Obesity is a well-known risk factor for sick leave, disability pension and premature death. Obesity is therefore presumably related to increased productivity losses.


The aim of this study was to estimate the lifetime productivity losses to society associated with obesity status.


This study was based on a 38-year follow-up of a nationwide cohort of 45 920 Swedish men performing mandatory military conscription tests at age 18.7 ± 0.5 years. Body mass index (BMI) based on measured height and weight at the time of military conscription tests was used to define underweight (<18.5 kg/m(2)), normal weight (18.5-24.9 kg/m(2)), overweight (25.0-29.9 kg/m(2)) and obesity (≥30.0 kg/m(2)). Data on sick leave, disability pension and premature death were retrieved from national registers. The calculations were adjusted for socioeconomic index, smoking and muscular strength.

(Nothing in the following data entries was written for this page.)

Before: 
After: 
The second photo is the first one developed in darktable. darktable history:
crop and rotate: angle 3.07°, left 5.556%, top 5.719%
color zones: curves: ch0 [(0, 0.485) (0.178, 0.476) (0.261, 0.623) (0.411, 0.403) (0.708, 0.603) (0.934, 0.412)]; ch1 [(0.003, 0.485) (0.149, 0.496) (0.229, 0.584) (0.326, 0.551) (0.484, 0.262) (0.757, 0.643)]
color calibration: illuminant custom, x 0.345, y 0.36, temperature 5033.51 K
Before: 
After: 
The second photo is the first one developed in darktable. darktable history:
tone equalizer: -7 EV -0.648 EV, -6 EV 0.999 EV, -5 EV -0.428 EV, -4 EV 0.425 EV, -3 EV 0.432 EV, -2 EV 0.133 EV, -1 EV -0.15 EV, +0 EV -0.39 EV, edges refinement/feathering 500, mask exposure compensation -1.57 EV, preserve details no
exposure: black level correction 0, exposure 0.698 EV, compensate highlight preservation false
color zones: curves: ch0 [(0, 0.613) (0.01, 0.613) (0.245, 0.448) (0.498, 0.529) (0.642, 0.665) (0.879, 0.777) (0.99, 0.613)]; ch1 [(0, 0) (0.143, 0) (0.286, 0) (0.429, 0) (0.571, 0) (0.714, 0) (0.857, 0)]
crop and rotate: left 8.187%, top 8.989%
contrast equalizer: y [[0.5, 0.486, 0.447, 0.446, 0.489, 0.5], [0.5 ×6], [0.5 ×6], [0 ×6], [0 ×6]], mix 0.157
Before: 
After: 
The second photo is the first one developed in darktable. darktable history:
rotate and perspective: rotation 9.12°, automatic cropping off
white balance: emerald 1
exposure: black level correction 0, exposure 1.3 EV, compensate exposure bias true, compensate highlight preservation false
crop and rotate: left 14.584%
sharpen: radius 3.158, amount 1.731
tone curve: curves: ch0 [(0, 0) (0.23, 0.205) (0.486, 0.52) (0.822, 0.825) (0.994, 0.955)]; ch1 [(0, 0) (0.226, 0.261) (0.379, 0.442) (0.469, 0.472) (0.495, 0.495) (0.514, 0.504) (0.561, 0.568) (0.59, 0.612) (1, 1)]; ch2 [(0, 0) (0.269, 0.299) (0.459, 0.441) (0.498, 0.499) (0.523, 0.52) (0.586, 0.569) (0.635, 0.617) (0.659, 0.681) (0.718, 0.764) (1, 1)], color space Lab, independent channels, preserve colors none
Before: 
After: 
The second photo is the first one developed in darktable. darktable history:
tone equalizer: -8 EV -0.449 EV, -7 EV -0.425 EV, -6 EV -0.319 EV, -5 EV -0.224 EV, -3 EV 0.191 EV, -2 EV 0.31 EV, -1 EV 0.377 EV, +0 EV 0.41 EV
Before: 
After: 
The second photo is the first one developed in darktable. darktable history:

Using the human capital approach, the lifetime productivity losses were calculated as 55.6 (95% CI 50.7, 62.0) × €1000 and 55.6 (95% CI 50.9, 61.4) × €1000 for underweight and normal weight, respectively, and 72.6 (95% CI 66.3, 80.7) × €1000 and 95.4 (95% CI 89.0, 102.9) × €1000 for overweight and obesity, respectively. If using the friction cost method instead, the estimated productivity losses were reduced by about 80%.


Obesity is associated with almost twice as high productivity losses to society as for normal weight over a lifetime. These costs are important to include in health economic analyses of obesity intervention programmes in order to ensure an effective allocation of resources from a societal perspective.